Z racji reprezentowanego przez grę gatunku należałoby poświęcić trochę uwagi broni i bestiariuszowi. Zacznijmy zatem od tego pierwszego aspektu. Do dyspozycji dostajemy w sumie kilka pukawek: pistolet, shotgun, karabin maszynowy, minigun, snajperkę, granatnik, wyrzutnię rakiet i "coś" miotającego wybuchającymi strzałkami - raczej standard. Nietypowy jest tu jedynie Seeker - rosyjski prototyp karabinu wypuszczającego pociski wypełnione pierwiastkiem E99, którymi możemy sterować w locie. Strzela się z tego świetnie, niestety jest za duży żeby schować go do plecaka (podobnie jak wyrzutnia rakiet), więc używać będziemy go jedynie w wybranych miejscach. W akcję zabrać możemy tylko dwie bronie. Nie jest to zaś problemem, gdyż co jakiś czas na naszej drodze spotykamy szafki z uzbrojeniem, w których znajdują się w wszystkie gnaty jakie do tej pory znaleźliśmy. Za pomocą tych „mebelków” możemy także podwyższyć trzy statystyki giwer: siłę ognia, szybkość przeładowywania i pojemność magazynku.
To nie broń palna jest jednak główną atrakcją, a urządzenie manipulujące czasem - w skrócie UMC. Z pomocą tego gadżetu możemy postarzać/odmładzać przeciwników i wybrane rzeczy, podnosić przedmioty (wyraźna inspiracja Gravity-gunem z Half-Life'a), wywoływać impuls energii zmiatający wszystko w promieniu 3 metrów i tworzyć przestrzeń, w której czas się zatrzymuje, a kule drastycznie zwalniają. Niestety moc machiny nie jest nieograniczona, a wszelkie ofensywne działania pochłaniają masę energii, która odnawia się dosyć długo. UMC możemy ulepszać, a modernizacji jest sporo, poczynając od nowych funkcji manipulatora na zwiększeniu maksymalnego zdrowia bohatera kończąc. Potencjał tej zabawki jest naprawdę duży.

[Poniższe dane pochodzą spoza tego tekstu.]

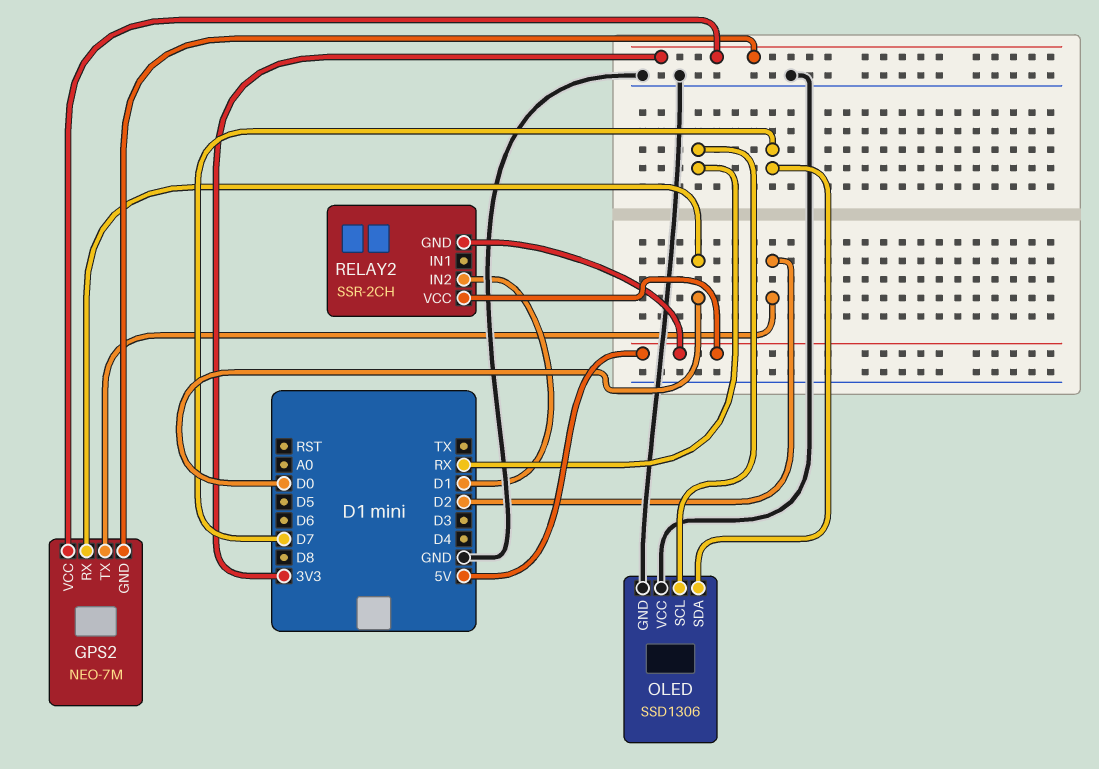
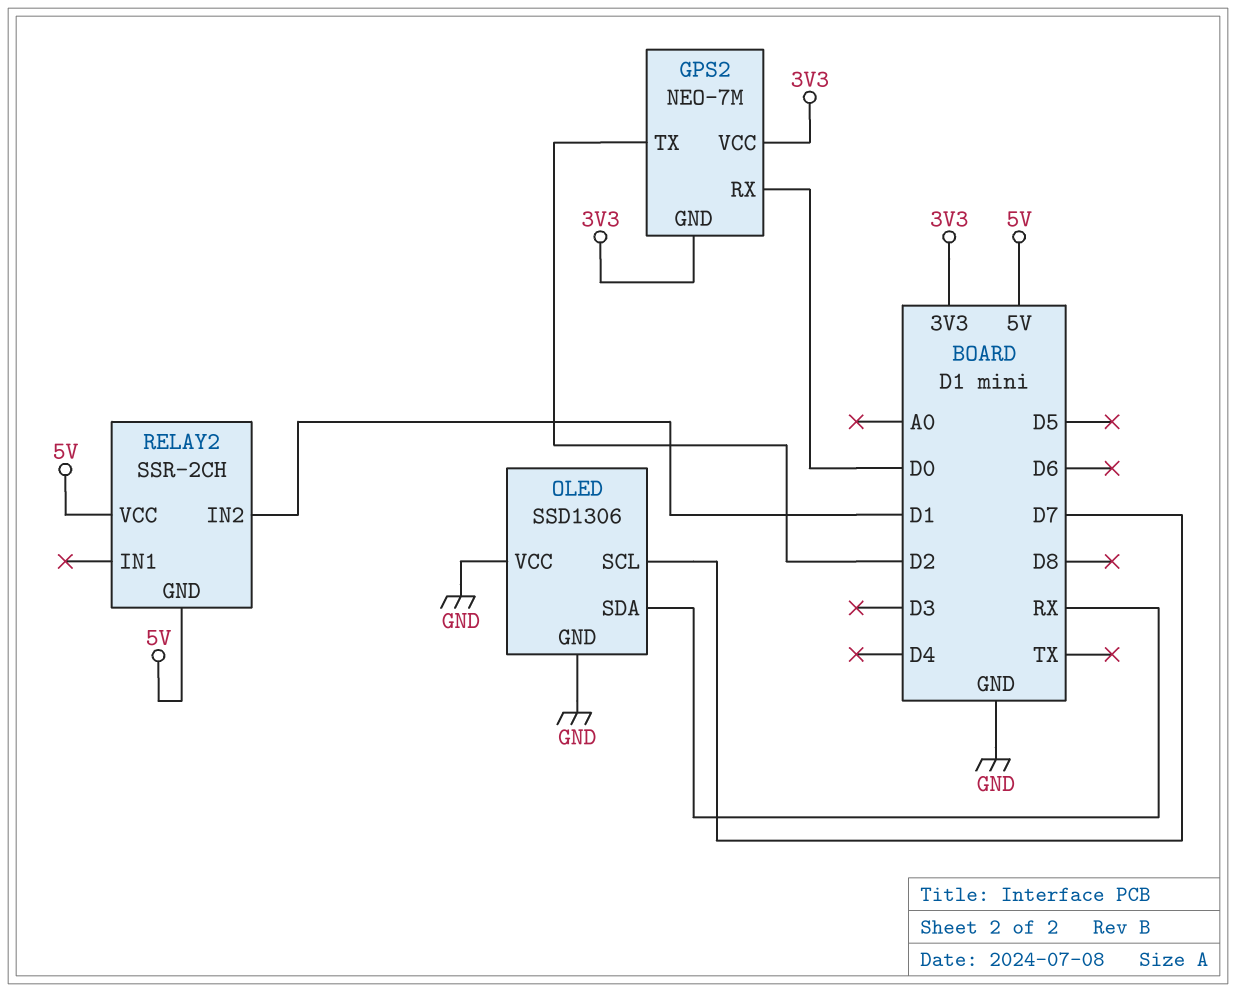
OLED pin SCL: RX -> D7
OLED pin SDA: D7 -> RX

A teraz do niemilców. Ich ilość i jakość nie powala, to nie ulega wątpliwości, znacznie lepiej jest natomiast w przypadku modeli. Są one bowiem ciekawie skonstruowane i oferują duże zróżnicowanie. Przyjdzie nam strzelać zarówno do normalnych ludzi, jak i kilku rodzajów mutantów, wybuchających pajączków czy wielkich jaszczurek plujących ogniem. Co ciekawe, nie różnią się one wyłącznie wyglądem, siłą i szybkością, ale także agresją i czułością zmysłów. Dla przykładu jedna „rasa” jest kompletnie ślepa i możemy przejść obok niej bez walki... oczywiście cicho. Na swej drodze spotkamy także dwóch bossów. Wygląd mają ciekawy, ale walka z nimi jest zbyt prosta i strasznie chaotyczna.